SER in ontwerpadvies:
Laat steden initiatief nemen in het grotestedenbeleid
15 maart 2007 -
Door de hardnekkige problemen in een beperkt aantal wijken blijft er
behoefte aan grotestedenbeleid. Het rijk moet haar middelen echter wel
anders inzetten. Enerzijds door te concentreren op wijken die
aantoonbaar de grootste problemen hebben, anderzijds door financiën te
decentraliseren naar steden die hun problemen zelf op kunnen lossen.
Steden moeten in het grotestedenbeleid zelf hun prioriteiten stellen
en op basis hiervan overeenkomsten afsluiten met het rijk waarin
prestatie van de stad en tegenprestatie van het rijk aan elkaar worden
gekoppeld.
Dat staat in een ontwerpadvies dat de SER op vrijdag 20 april zal
vaststellen. Op dit moment ligt het ontwerpadvies ter bespreking voor
bij de achterbannen van de organisaties in de SER.
Nieuwe aanpak grotestedenbeleid
Volgens het ontwerpadvies moet het grotestedenbeleid zich concentreren
op het aanpakken van hardnekkige en complexe knelpunten in bepaalde
wijken en op het benutten van kansen die de krachten van de
afzonderlijke steden te boven gaan en waarvoor dus een bijzondere
bijdrage van het rijk nodig is. Als steden redelijkerwijs in staat
zijn zelf zonder bijzondere betrokkenheid van het rijk hun stedelijke
problematiek aan te pakken, moeten zij daartoe ook zelf over de
financiële middelen beschikken.
Waar een bijzondere bijdrage van het rijk nodig is, moeten steden zelf
hun prioriteiten stellen. Rijk en stad moeten vervolgens een
partnerschap gaan vormen, op basis van een wilsovereenkomst (charter)
waarin de prestatie van de stad en de tegenprestatie van het rijk in
een transactie aan elkaar worden gekoppeld.
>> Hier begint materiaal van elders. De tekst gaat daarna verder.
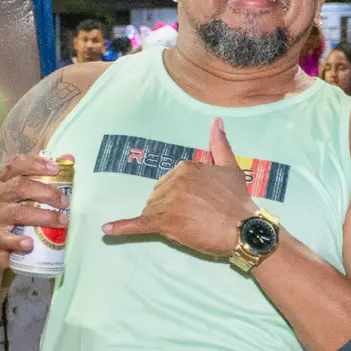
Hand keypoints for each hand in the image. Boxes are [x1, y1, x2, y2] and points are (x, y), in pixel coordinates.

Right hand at [0, 154, 69, 272]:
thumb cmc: (7, 215)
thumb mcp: (19, 195)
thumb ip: (42, 177)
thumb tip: (69, 158)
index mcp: (0, 182)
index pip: (14, 165)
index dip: (35, 164)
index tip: (55, 169)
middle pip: (20, 187)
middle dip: (47, 192)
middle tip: (65, 202)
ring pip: (18, 213)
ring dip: (44, 216)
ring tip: (62, 221)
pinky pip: (6, 240)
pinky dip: (18, 242)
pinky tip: (30, 244)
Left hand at [102, 118, 257, 255]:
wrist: (244, 229)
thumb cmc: (239, 200)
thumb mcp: (230, 167)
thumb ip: (220, 144)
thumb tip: (216, 121)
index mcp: (185, 167)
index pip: (170, 182)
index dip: (183, 196)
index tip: (200, 204)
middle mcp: (173, 181)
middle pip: (159, 196)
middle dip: (172, 208)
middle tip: (197, 217)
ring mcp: (167, 202)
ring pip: (153, 211)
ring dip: (165, 220)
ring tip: (190, 226)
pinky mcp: (163, 223)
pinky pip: (138, 224)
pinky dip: (121, 227)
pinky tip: (107, 229)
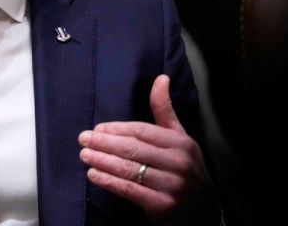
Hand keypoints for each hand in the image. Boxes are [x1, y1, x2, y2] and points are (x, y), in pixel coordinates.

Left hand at [78, 75, 219, 225]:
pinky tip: (94, 175)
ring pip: (129, 169)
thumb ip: (165, 109)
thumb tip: (161, 77)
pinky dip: (109, 182)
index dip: (117, 129)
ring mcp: (172, 185)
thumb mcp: (180, 137)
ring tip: (84, 155)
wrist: (204, 210)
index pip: (142, 131)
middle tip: (83, 139)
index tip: (97, 129)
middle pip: (133, 148)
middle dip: (104, 143)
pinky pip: (131, 190)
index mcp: (180, 142)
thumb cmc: (186, 168)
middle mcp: (178, 162)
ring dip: (102, 161)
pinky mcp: (163, 206)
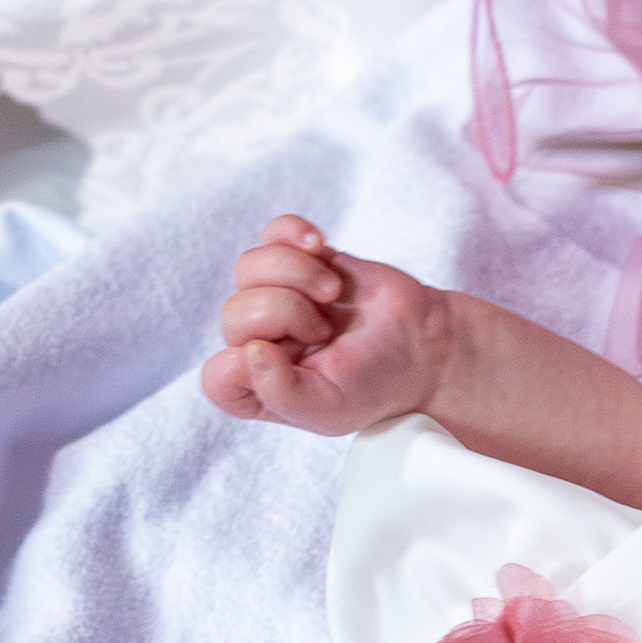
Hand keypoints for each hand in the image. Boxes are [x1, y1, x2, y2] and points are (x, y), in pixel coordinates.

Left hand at [198, 215, 456, 432]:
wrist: (422, 347)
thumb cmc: (376, 385)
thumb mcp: (331, 408)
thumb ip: (282, 393)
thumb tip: (248, 352)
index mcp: (258, 388)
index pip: (218, 378)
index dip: (248, 364)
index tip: (293, 358)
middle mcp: (257, 342)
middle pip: (234, 313)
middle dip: (287, 314)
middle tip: (327, 329)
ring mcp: (275, 297)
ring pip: (249, 267)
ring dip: (297, 274)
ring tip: (332, 292)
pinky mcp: (299, 259)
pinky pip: (272, 233)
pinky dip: (293, 234)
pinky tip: (320, 247)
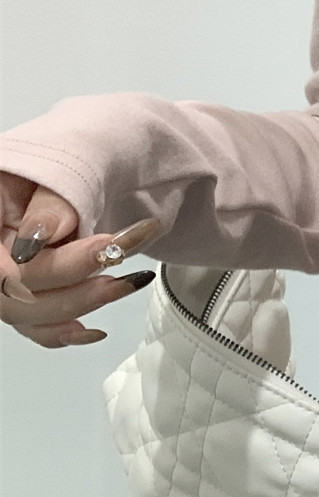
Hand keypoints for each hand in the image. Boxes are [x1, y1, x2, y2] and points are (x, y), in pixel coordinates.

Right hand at [0, 171, 163, 346]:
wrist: (82, 173)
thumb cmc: (70, 164)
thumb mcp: (62, 168)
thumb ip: (50, 203)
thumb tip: (40, 234)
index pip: (1, 263)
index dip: (48, 266)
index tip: (105, 246)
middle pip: (14, 292)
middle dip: (75, 282)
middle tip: (120, 257)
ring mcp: (5, 277)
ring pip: (27, 314)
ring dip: (82, 303)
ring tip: (127, 282)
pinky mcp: (26, 295)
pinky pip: (36, 327)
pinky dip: (66, 332)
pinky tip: (93, 330)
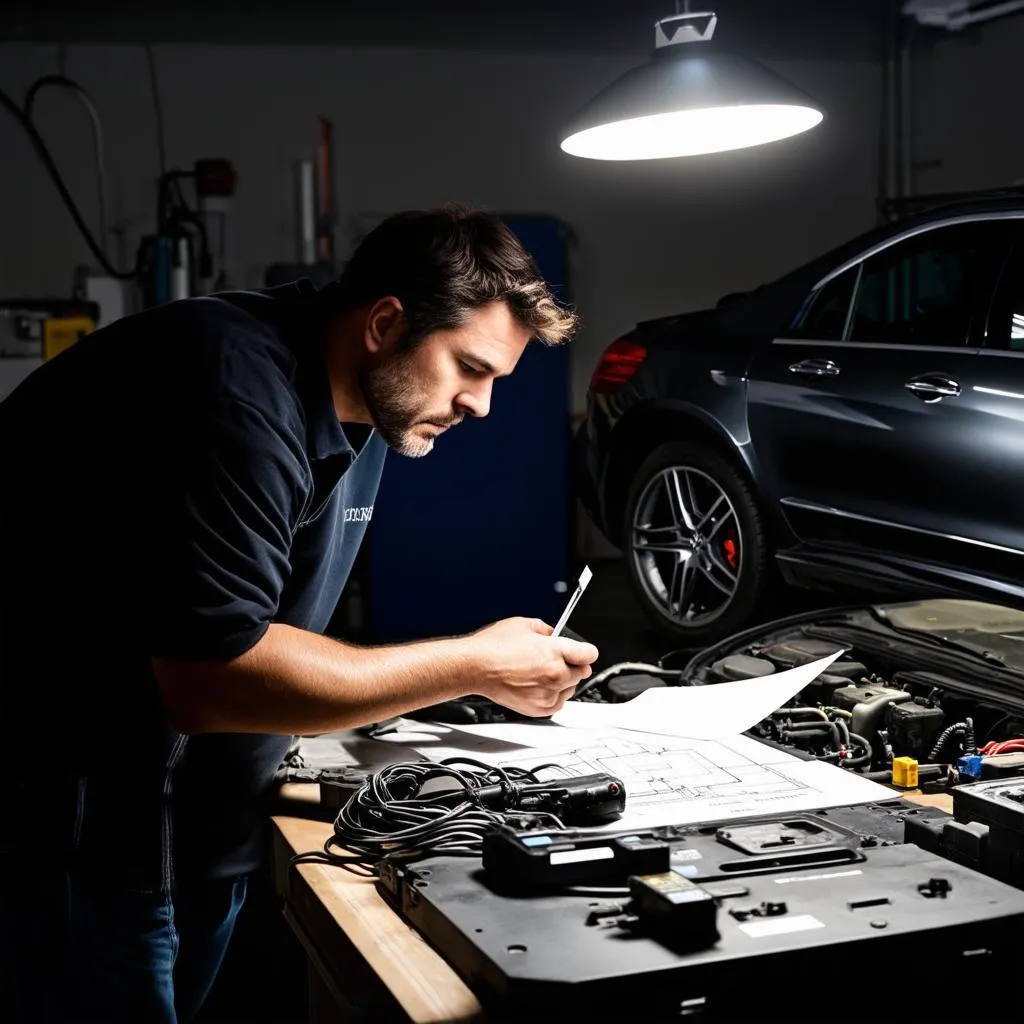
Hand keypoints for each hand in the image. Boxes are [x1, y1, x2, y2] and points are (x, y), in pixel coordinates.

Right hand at [466, 617, 599, 717]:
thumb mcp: (524, 625)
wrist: (474, 668)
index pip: (589, 654)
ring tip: (540, 672)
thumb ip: (546, 630)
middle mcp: (556, 675)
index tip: (582, 651)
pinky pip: (558, 702)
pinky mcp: (540, 708)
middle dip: (572, 664)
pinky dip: (552, 694)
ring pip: (571, 688)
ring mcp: (548, 694)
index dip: (585, 650)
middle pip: (582, 672)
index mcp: (556, 652)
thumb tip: (554, 635)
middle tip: (555, 659)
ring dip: (563, 681)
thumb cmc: (493, 647)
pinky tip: (537, 684)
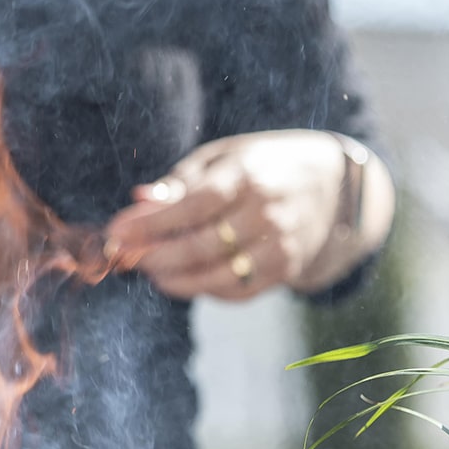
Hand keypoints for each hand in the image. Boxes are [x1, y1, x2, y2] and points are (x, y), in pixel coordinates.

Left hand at [101, 130, 346, 300]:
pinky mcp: (286, 270)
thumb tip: (139, 199)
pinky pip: (238, 291)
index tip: (116, 232)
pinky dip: (205, 290)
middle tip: (126, 256)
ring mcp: (279, 245)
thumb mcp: (224, 157)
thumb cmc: (262, 165)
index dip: (151, 223)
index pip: (192, 205)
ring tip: (150, 270)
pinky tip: (184, 279)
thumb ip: (180, 181)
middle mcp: (266, 212)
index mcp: (247, 175)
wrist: (332, 185)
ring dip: (175, 279)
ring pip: (217, 276)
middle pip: (200, 246)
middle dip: (154, 255)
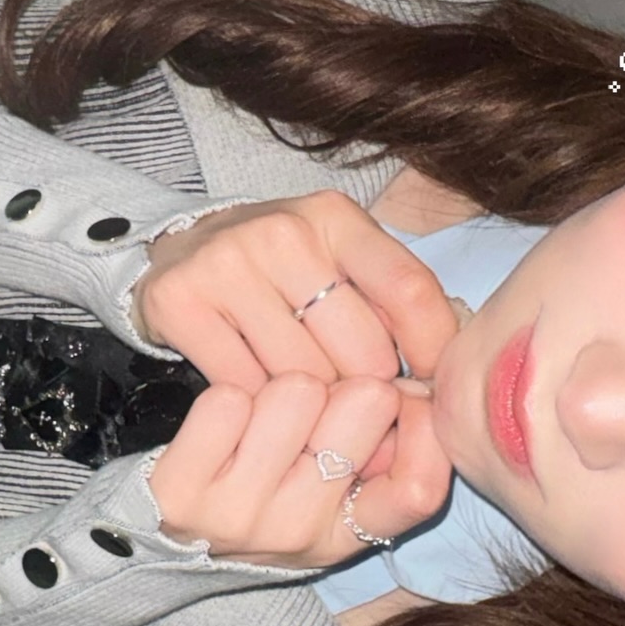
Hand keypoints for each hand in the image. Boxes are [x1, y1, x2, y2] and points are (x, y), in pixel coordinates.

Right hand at [133, 190, 459, 396]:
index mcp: (337, 218)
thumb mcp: (345, 266)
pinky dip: (264, 407)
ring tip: (309, 396)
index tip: (433, 387)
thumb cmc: (285, 271)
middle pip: (362, 353)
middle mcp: (283, 233)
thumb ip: (395, 308)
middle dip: (368, 390)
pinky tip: (264, 395)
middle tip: (355, 396)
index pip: (409, 292)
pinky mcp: (181, 303)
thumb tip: (443, 381)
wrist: (182, 253)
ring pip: (307, 381)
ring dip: (316, 407)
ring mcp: (228, 265)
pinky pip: (249, 390)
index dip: (433, 351)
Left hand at [147, 372, 448, 569]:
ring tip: (262, 422)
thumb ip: (381, 447)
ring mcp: (242, 518)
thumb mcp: (331, 493)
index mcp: (351, 533)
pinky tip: (222, 428)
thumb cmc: (261, 497)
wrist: (159, 544)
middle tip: (315, 409)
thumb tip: (415, 386)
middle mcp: (302, 533)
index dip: (424, 423)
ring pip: (297, 388)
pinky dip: (225, 398)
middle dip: (345, 384)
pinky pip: (228, 399)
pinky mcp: (183, 494)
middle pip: (367, 403)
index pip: (419, 487)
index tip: (406, 398)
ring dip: (280, 386)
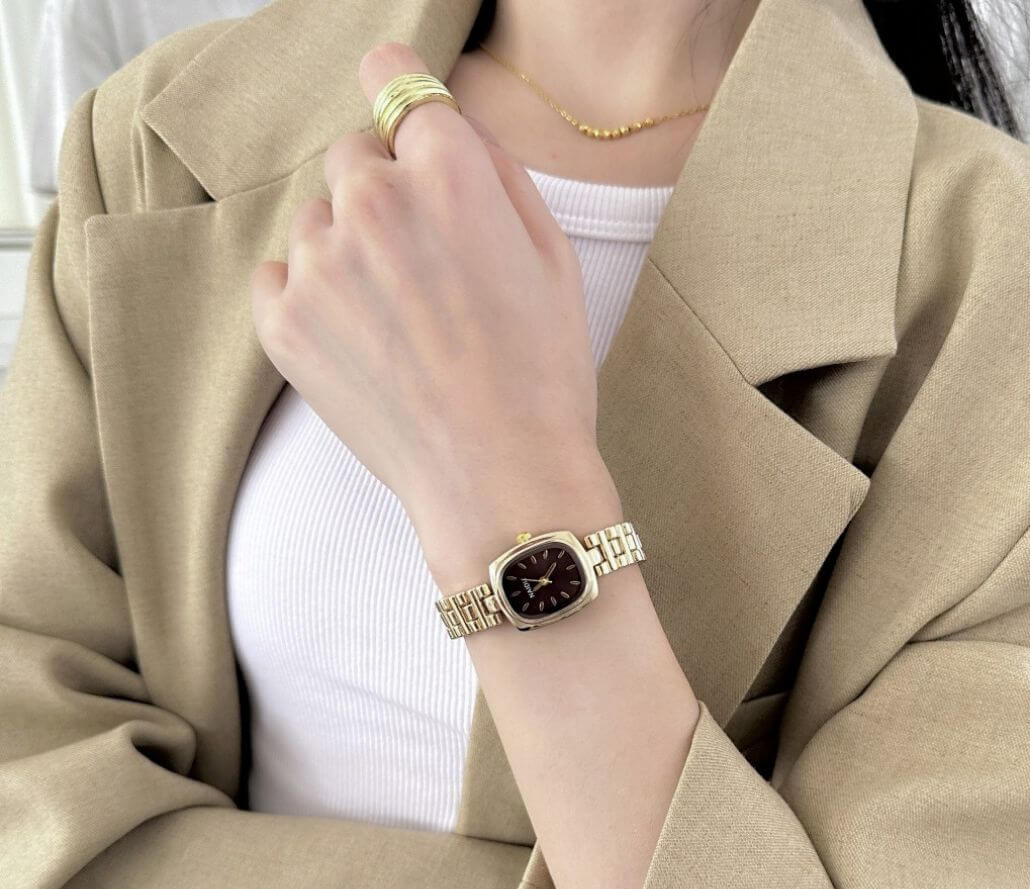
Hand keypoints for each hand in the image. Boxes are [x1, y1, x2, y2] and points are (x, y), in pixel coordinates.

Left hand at [249, 41, 602, 529]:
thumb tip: (454, 130)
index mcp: (447, 171)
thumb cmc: (541, 373)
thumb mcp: (553, 257)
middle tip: (421, 264)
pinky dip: (312, 297)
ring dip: (347, 250)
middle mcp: (373, 200)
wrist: (499, 476)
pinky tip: (361, 342)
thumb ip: (498, 171)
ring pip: (317, 220)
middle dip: (383, 191)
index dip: (400, 96)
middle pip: (352, 154)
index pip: (391, 74)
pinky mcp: (283, 321)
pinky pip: (281, 275)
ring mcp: (320, 262)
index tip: (402, 125)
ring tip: (396, 320)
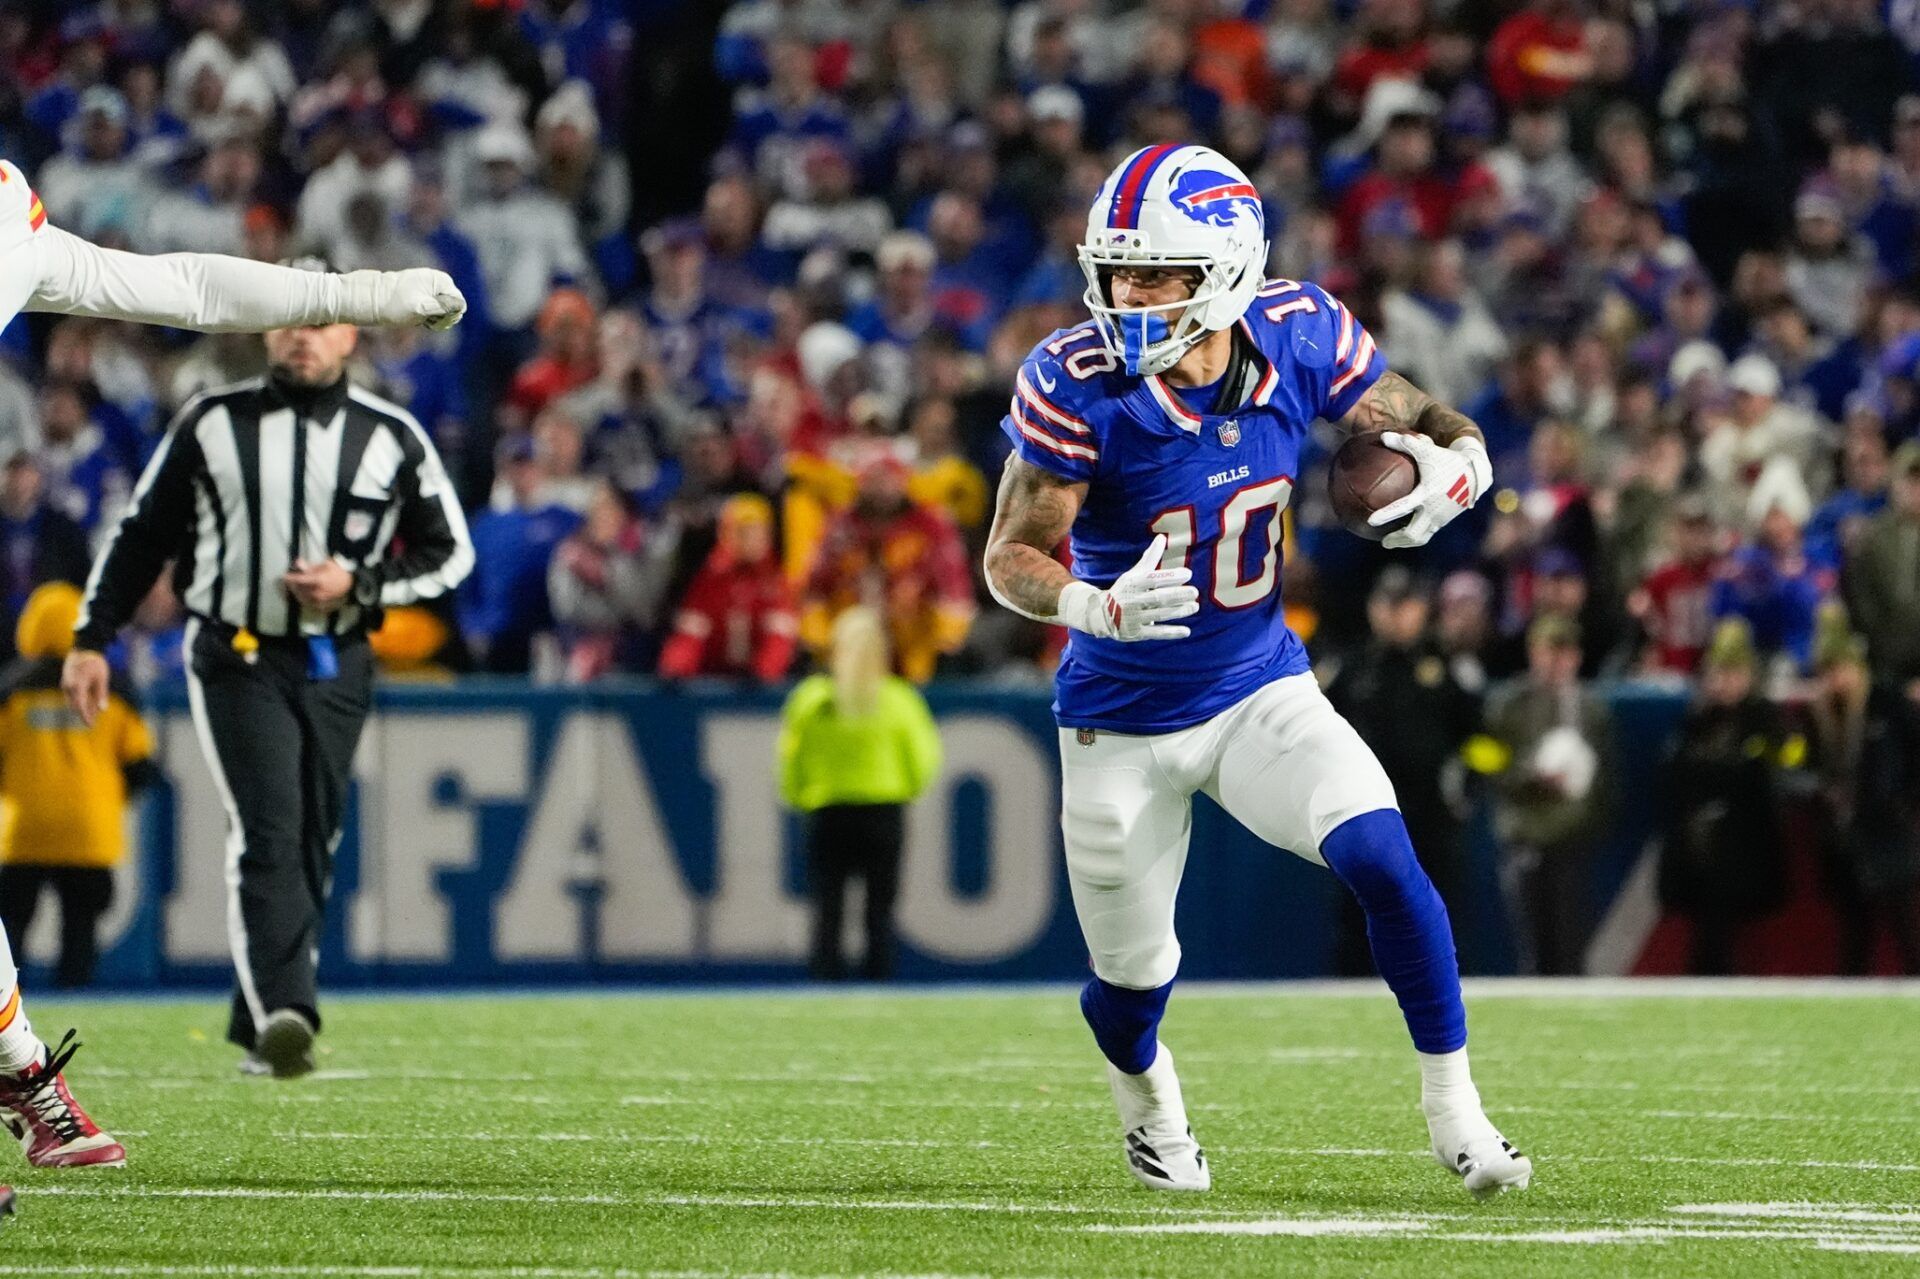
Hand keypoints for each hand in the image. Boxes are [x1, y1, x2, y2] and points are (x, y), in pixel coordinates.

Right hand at [61, 648, 108, 726]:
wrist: (84, 647)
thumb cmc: (95, 663)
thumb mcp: (102, 679)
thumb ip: (101, 695)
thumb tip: (103, 710)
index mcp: (77, 687)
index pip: (80, 707)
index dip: (85, 717)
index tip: (90, 726)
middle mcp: (69, 687)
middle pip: (75, 705)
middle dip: (84, 713)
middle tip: (93, 721)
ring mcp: (66, 684)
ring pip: (73, 700)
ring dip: (82, 707)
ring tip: (92, 713)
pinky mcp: (66, 681)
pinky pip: (72, 694)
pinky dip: (80, 699)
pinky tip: (88, 702)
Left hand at [284, 559, 353, 612]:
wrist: (352, 581)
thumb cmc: (338, 570)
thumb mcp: (324, 564)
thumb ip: (309, 566)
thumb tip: (297, 563)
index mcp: (318, 580)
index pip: (299, 580)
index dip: (290, 578)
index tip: (284, 576)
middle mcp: (318, 591)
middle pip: (299, 589)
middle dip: (294, 585)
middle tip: (290, 581)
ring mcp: (321, 599)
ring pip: (303, 597)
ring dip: (298, 592)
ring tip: (296, 588)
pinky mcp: (324, 603)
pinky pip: (310, 603)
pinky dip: (305, 599)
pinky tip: (303, 596)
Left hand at [386, 268, 465, 330]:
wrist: (373, 300)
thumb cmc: (395, 304)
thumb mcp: (420, 307)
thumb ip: (443, 307)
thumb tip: (461, 306)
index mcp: (442, 280)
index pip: (459, 305)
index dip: (449, 315)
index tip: (431, 319)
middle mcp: (440, 283)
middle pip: (454, 309)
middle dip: (442, 318)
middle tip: (424, 320)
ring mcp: (433, 290)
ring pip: (446, 313)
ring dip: (435, 319)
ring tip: (419, 318)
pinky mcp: (427, 297)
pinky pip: (437, 313)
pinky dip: (430, 318)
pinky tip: (419, 318)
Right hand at [1058, 534, 1199, 641]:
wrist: (1101, 614)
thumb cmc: (1124, 590)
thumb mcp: (1133, 574)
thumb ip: (1150, 558)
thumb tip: (1162, 537)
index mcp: (1133, 583)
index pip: (1153, 579)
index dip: (1170, 576)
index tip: (1188, 574)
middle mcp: (1133, 600)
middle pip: (1158, 597)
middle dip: (1177, 594)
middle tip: (1195, 592)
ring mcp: (1134, 617)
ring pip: (1160, 614)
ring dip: (1179, 611)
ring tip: (1194, 607)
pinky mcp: (1136, 633)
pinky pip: (1156, 633)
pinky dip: (1171, 632)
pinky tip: (1186, 631)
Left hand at [1369, 432, 1492, 549]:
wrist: (1476, 472)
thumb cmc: (1448, 459)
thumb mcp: (1427, 450)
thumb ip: (1405, 443)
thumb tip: (1383, 436)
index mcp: (1427, 495)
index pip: (1403, 508)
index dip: (1386, 515)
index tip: (1371, 521)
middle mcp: (1434, 510)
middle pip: (1414, 534)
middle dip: (1397, 540)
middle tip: (1384, 542)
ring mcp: (1441, 518)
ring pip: (1422, 537)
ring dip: (1407, 541)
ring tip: (1393, 542)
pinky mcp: (1446, 520)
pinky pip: (1428, 532)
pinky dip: (1417, 536)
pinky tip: (1407, 532)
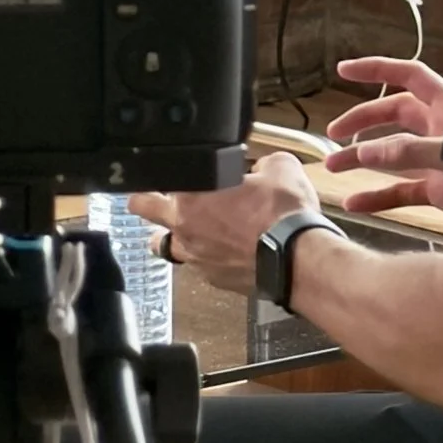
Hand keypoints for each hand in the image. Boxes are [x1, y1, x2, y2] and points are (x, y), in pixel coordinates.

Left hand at [127, 154, 315, 294]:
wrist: (299, 258)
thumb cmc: (283, 215)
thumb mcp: (279, 167)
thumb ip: (261, 163)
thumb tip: (260, 169)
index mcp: (192, 194)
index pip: (156, 178)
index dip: (160, 170)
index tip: (166, 168)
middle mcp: (185, 227)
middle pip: (144, 211)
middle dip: (143, 202)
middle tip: (147, 197)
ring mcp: (197, 257)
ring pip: (168, 246)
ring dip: (174, 235)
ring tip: (187, 227)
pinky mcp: (216, 279)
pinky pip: (201, 265)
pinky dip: (208, 256)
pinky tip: (225, 249)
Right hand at [326, 54, 442, 208]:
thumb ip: (408, 152)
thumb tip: (364, 151)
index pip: (409, 75)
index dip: (377, 69)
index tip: (343, 71)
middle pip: (395, 113)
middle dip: (362, 120)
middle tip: (333, 132)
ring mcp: (441, 161)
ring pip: (393, 153)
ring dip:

Samenwerking is ook nodig binnen de steden zelf. Een actievere inbreng
van woningcorporaties, bedrijfsleven en onderwijs- en
kennisinstellingen is nodig om de hardnekkige en meervoudige problemen
in achterstandswijken aan te pakken. De gemeenten moeten meer dan
voorheen bij het opknappen van de wijken zowel de woningen zelf als de
sociale problematiek in onderlinge samenhang aanpakken. Het
vooruitkomen van bewoners moet hierbij vertrekpunt zijn. Dat vraagt om
een directe en persoonlijke benadering van bewoners en om het inzetten
van woningverbetering voor de aanpak van sociale problemen.
Woningcorporaties kunnen hierbij een sleutelrol vervullen.
Lissabon-strategie
Het advies is een reactie op een adviesaanvraag van de minister voor
Bestuurlijke Vernieuwing en Koninkrijksrelaties over de rol van de
grote steden in de Lissabon-strategie. Met de Lissabon-strategie
willen de landen van Europa zich omvormen tot dynamische
kenniseconomieën. Daarmee wordt de basis gelegd voor toekomstige
welvaart. De grote steden hebben een belangrijke rol in de
Lissabon-strategie. Zij moeten zo goed mogelijk invulling geven aan
het ideaal van de complete en vitale stad. Dat is een stad die
bewoners, bedrijven en instellingen een hoogwaardige woon- en
werkomgeving biedt, met goede voorzieningen en recreatiemogelijkheden.
De Lissabon-agenda plaatst de steden en het grotestedenbeleid echter
niet in een wezenlijk ander daglicht.